[取り組む課題]:
**A.** 半導体の文章によると、スマホのカメラのCMOSセンサーで世界をリードしているのはどの会社ですか。
**B.** 半導体の文章の「思えば、1980年代に高い競」を含むところから「置では手こずっていますから。」までを、「大規模投資」を「巨額投資」に置き換えて書き出してください。
**C.** 次の各文が半導体の文章の内容と合うかどうか、はい・いいえで答え、判断の決め手となる本文の言葉をそのまま引用してください。
(i) 有機ELでは、ソニーが大型ディスプレーの商業化を果たした。
(ii) マイクロンは日本のエルピーダを買収した。
(iii) SiC半導体の市場は大きい。

思えば、1980年代に高い競争力を誇った DRAMでは国内電機各社がこぞって大規模投資を行い共倒れ。液晶でもシャープが頑張ったにもかかわらず、「液晶の次は液晶」とほぼ思考停止状態で大枚を突っ込み自爆に至る。有機ELもソニーが先行していたはずが、残念ながら大型ディスプレーを商業化するだけの余力がありませんでした。
こうしたデバイスとは裏腹に日本の半導体製造装置メーカーが高い国際競争力を持ち、逞しく生き残っているのは驚きです。やはり半導体のグローバル市場の先行きを冷徹に見据えて的確な手を打ってきたからでしょう。その証拠にサムスンでさえ自前の半導体製造装置では手こずっていますから。
日本の半導体が沈んだというのがこの記事の主旨ですが、iPhoneでもエクスペリアでも他のスマホでも、今やカメラのCMOSセンサーで世界をリードするのはソニー。また電力関係のパワエレを支えるSiC半導体の市場は決して大きくないとはいえ、三菱電機や村田製作所、富士電機などがしっかり頑張っています。
かつて日本メーカーの攻勢でインテルがDRAMからCPUに転進して大成功を収めたほか、アイダホ州でポテトチップならぬメモリーチップに賭け、日本のエルピーダまで買収したマイクロン、ゲーム用のグラフィックスチップからスパコンのGPGPU、AIチップへと着実にステップアップを遂げたエヌビディア、モバイル時代の到来で天下を取ったクアルコムと自ら市場を作り出していく米国勢はやはり先見の明がある。さらにアップルの半導体を支えるTSMCと、半導体トップはそれぞれに抜群の強みを持っています。

[表示データ]:

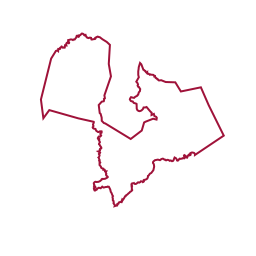 San Juan Cieneguilla, Oaxaca, Mexico, rotated 197°
{"feature_id": "50627088B28176003338085", "entity_name": "San Juan Cieneguilla", "entity_type": "district", "adm_level": 2, "iso_a3": "MEX", "parent_name": "Mexico", "parent_adm1": "Oaxaca", "projection": "orthographic", "projection_center": [-98.27, 17.875], "detail": "fine", "context": "isolated", "style": "outline", "palette": "rose", "viewbox_px": 256, "rotation_deg": 197, "n_neighbors": 0, "source": "geoboundaries", "source_scale": "gbopen_adm2", "svg_char_len": 5842}
<svg xmlns="http://www.w3.org/2000/svg" viewBox="0 0 256 256"><g transform="rotate(197 128 128)"><path d="M135.5,193.7L135.5,189.3L135.1,187.5L134.8,185.3L133.7,181.7L132.5,179.7L133.6,174.7L132.0,173.7L131.1,172.5L131.2,171.3L130.1,170.3L129.3,170.3L128.6,169.5L127.7,168.8L127.4,166.6L128.1,165.3L128.0,163.0L128.4,162.7L128.4,162.0L128.8,161.3L130.2,160.0L131.0,158.6L132.6,158.4L134.1,158.4L134.6,156.9L134.6,155.9L133.3,154.7L131.9,154.6L131.3,154.8L129.9,153.7L127.4,153.7L126.8,153.5L125.3,149.0L124.2,147.8L122.9,147.4L121.8,147.5L120.9,148.1L120.2,148.8L119.3,150.4L119.1,152.2L117.5,152.7L116.4,153.5L111.3,150.2L109.9,149.6L109.3,147.3L107.4,149.0L106.2,147.1L104.3,146.9L103.4,146.1L103.2,144.4L106.7,144.2L113.0,139.2L114.2,138.0L114.1,129.6L122.2,118.3L151.1,125.7L152.5,125.7L155.2,127.2L156.2,130.2L158.3,133.5L159.4,134.0L162.7,141.4L160.8,145.5L159.0,146.5L159.1,148.1L159.5,148.8L158.8,149.7L160.1,152.3L159.4,172.4L165.1,183.6L169.6,202.2L173.5,204.1L178.4,205.4L181.6,206.6L182.9,206.4L183.6,206.6L184.5,205.9L184.7,205.3L185.1,205.3L185.7,204.7L185.8,204.3L185.5,203.6L185.7,203.4L186.0,203.4L186.7,202.9L187.3,202.7L188.4,202.0L188.8,202.0L188.9,202.3L189.3,202.6L189.7,203.4L190.9,203.3L191.3,202.9L191.7,202.8L192.2,202.4L193.6,202.5L194.1,202.7L194.3,203.1L194.9,203.4L195.8,204.6L196.6,203.8L196.9,203.9L196.9,204.4L198.3,204.7L198.5,204.9L199.6,204.9L199.9,204.7L200.8,202.8L202.2,202.2L202.7,201.8L202.5,201.4L201.7,201.5L201.6,201.2L201.9,200.7L202.5,200.7L203.0,201.1L203.8,201.3L204.0,201.1L204.0,199.2L204.5,198.2L204.8,197.1L205.1,196.9L206.0,196.7L206.4,196.0L207.5,196.2L208.6,196.0L210.4,194.8L210.9,194.6L210.6,193.1L210.4,193.3L209.9,193.1L209.3,192.6L209.2,192.0L209.4,191.7L209.7,191.7L210.0,192.5L210.5,192.6L211.5,191.4L211.7,190.5L211.5,189.9L211.0,188.9L212.4,188.7L212.0,186.4L212.3,186.2L213.3,186.2L213.6,185.8L214.1,185.7L214.5,185.8L215.1,186.5L215.4,186.5L215.7,185.6L216.4,184.8L216.5,184.6L216.1,184.1L216.1,183.8L216.4,183.5L217.8,183.2L217.3,181.1L218.3,181.5L219.5,180.6L221.8,171.9L219.6,129.8L211.8,112.6L208.5,122.1L178.4,122.7L162.6,123.9L162.3,123.2L162.4,121.9L162.5,121.3L162.4,120.8L161.7,120.0L161.6,119.4L162.0,118.4L161.3,117.6L160.5,117.4L159.1,117.6L158.7,117.5L158.4,116.9L157.3,115.9L156.7,115.8L155.6,115.4L155.0,115.5L153.9,116.6L152.3,117.1L152.1,116.8L151.9,115.8L152.8,114.7L152.4,113.6L151.5,113.1L151.5,112.7L151.9,112.4L152.2,111.5L152.5,111.3L153.4,111.3L153.8,110.3L153.9,109.5L153.8,109.2L153.1,108.6L152.3,109.0L152.1,108.6L152.1,107.5L151.3,107.0L150.7,106.2L151.1,104.6L151.0,104.0L149.9,103.4L149.5,102.8L148.8,102.4L147.8,101.5L147.6,100.8L147.9,100.3L148.4,100.2L148.7,99.7L148.7,99.0L148.2,98.3L148.4,97.6L149.6,96.9L147.5,96.3L147.6,95.6L148.2,95.0L148.3,94.7L148.2,94.5L147.2,93.7L147.2,92.1L147.6,91.2L147.3,91.1L146.7,90.1L145.9,89.3L145.8,89.1L146.1,88.7L146.1,88.3L145.4,88.0L145.2,87.1L144.6,87.0L144.4,86.8L144.5,86.5L144.9,86.0L144.4,84.3L144.0,84.1L142.6,83.1L142.2,82.4L141.6,81.9L139.8,81.9L139.4,80.8L139.1,80.9L138.4,81.3L138.2,81.3L137.8,80.9L137.4,79.9L137.1,79.9L136.1,80.2L136.3,79.3L136.3,78.9L135.3,77.8L135.4,77.0L135.2,76.6L134.6,76.1L133.2,75.5L133.0,75.1L133.4,74.4L135.0,72.8L136.5,72.1L137.8,71.8L138.2,71.3L138.1,70.8L139.2,69.1L140.5,67.9L142.2,67.2L143.3,67.1L143.8,66.8L144.2,66.3L144.6,65.2L144.0,64.1L143.6,63.8L143.5,62.5L142.4,62.5L141.9,62.0L141.8,61.8L142.9,61.0L143.1,60.6L143.0,60.3L142.2,60.0L142.4,59.2L142.1,58.9L141.8,59.4L141.1,58.7L139.8,60.1L139.9,60.7L138.5,62.3L138.1,62.4L136.5,62.4L135.5,64.4L134.1,63.9L133.4,64.2L132.0,65.1L131.1,65.4L130.6,65.6L130.4,66.0L129.1,66.2L127.0,64.0L125.8,61.9L124.8,61.1L123.5,59.4L122.5,58.5L122.7,58.1L122.6,57.8L122.5,57.0L121.8,56.0L121.6,55.0L121.3,54.3L120.7,54.2L120.1,53.1L119.8,52.4L119.9,51.9L118.8,50.9L118.4,50.8L117.9,50.1L117.9,49.4L116.7,50.3L115.9,50.5L115.7,50.7L115.7,51.1L115.9,51.2L116.1,52.0L115.9,52.4L115.4,52.4L115.0,52.8L114.9,54.2L114.6,54.5L113.4,55.1L112.4,55.2L112.3,55.8L112.7,56.4L112.8,56.8L112.6,57.9L112.6,58.0L111.9,57.6L111.4,59.1L110.8,61.9L110.3,62.1L110.1,63.2L109.2,64.1L108.4,65.7L107.8,66.4L107.3,67.6L106.4,68.5L105.8,69.7L106.0,70.2L106.5,70.5L106.7,71.8L107.4,72.9L107.1,73.5L107.5,74.2L108.1,74.5L108.2,75.5L107.9,75.7L107.8,76.3L106.5,76.7L106.2,77.1L105.4,76.6L104.9,76.5L103.9,77.0L103.2,77.9L102.6,78.9L102.0,79.1L101.4,79.0L100.5,79.8L100.1,80.8L98.4,81.0L98.0,80.6L97.5,81.0L97.2,81.6L97.2,81.8L97.7,82.3L97.8,82.6L97.5,83.1L96.8,83.3L95.5,84.3L94.8,85.2L94.6,86.6L94.9,88.0L94.4,88.5L93.7,90.7L92.6,91.8L91.4,95.1L91.7,98.7L92.4,100.3L92.8,101.0L93.9,101.9L94.1,102.7L93.8,103.6L92.8,105.1L90.2,106.5L88.0,106.6L87.5,107.2L87.1,108.0L85.7,108.9L84.9,108.8L84.4,108.5L83.9,108.4L83.3,108.6L82.7,108.2L82.4,108.2L82.1,108.2L81.4,108.9L80.6,109.2L79.2,109.1L78.5,108.8L77.6,109.5L76.3,109.1L75.9,109.3L75.5,109.5L75.1,110.3L74.8,113.4L73.3,113.1L72.1,112.1L71.7,111.4L71.3,111.2L70.8,111.4L70.5,111.7L69.9,113.4L69.6,113.8L68.8,113.8L68.0,114.3L67.5,114.4L66.8,115.2L65.3,115.4L65.1,115.6L65.1,116.1L66.4,117.8L66.4,118.2L66.2,118.5L65.8,118.3L65.4,118.4L64.5,118.0L63.3,116.9L62.8,116.9L62.7,117.4L62.9,118.0L62.3,119.8L62.1,120.1L61.7,119.5L60.4,120.4L60.4,120.9L60.7,120.9L61.0,122.2L60.2,122.9L59.8,123.2L59.1,123.4L57.6,123.5L57.0,123.2L56.3,122.5L56.1,121.8L34.2,148.7L57.5,173.4L70.2,188.2L88.1,178.4L96.1,185.5L105.4,183.0L110.2,183.4L112.3,182.5L113.2,182.8L113.5,183.2L114.1,183.2L114.4,183.6L115.1,183.6L115.5,184.0L116.1,184.2L116.3,184.1L117.0,184.9L117.5,184.9L117.4,185.1L117.5,185.7L118.0,185.7L118.5,185.8L119.3,186.2L121.9,185.7L122.2,185.8L122.7,185.3L123.4,185.7L123.8,185.7L124.3,186.0L124.8,185.6L125.7,185.8L126.0,186.3L126.1,186.9L126.5,186.4L126.9,186.5L127.4,186.8L128.1,187.7L128.8,187.6L129.7,188.2L130.3,188.2L133.9,192.8L135.5,193.7Z" fill="none" stroke="#9f1239" stroke-width="2"/></g></svg>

[課題別の解答]:
**A.** ソニーです。

**B.**
思えば、1980年代に高い競争力を誇った DRAMでは国内電機各社がこぞって巨額投資を行い共倒れ。液晶でもシャープが頑張ったにもかかわらず、「液晶の次は液晶」とほぼ思考停止状態で大枚を突っ込み自爆に至る。有機ELもソニーが先行していたはずが、残念ながら大型ディスプレーを商業化するだけの余力がありませんでした。
こうしたデバイスとは裏腹に日本の半導体製造装置メーカーが高い国際競争力を持ち、逞しく生き残っているのは驚きです。やはり半導体のグローバル市場の先行きを冷徹に見据えて的確な手を打ってきたからでしょう。その証拠にサムスンでさえ自前の半導体製造装置では手こずっていますから。

**C.**
(i) いいえ。「残念ながら大型ディスプレーを商業化するだけの余力がありませんでした」
(ii) はい。「日本のエルピーダまで買収したマイクロン」
(iii) いいえ。「SiC半導体の市場は決して大きくないとはいえ」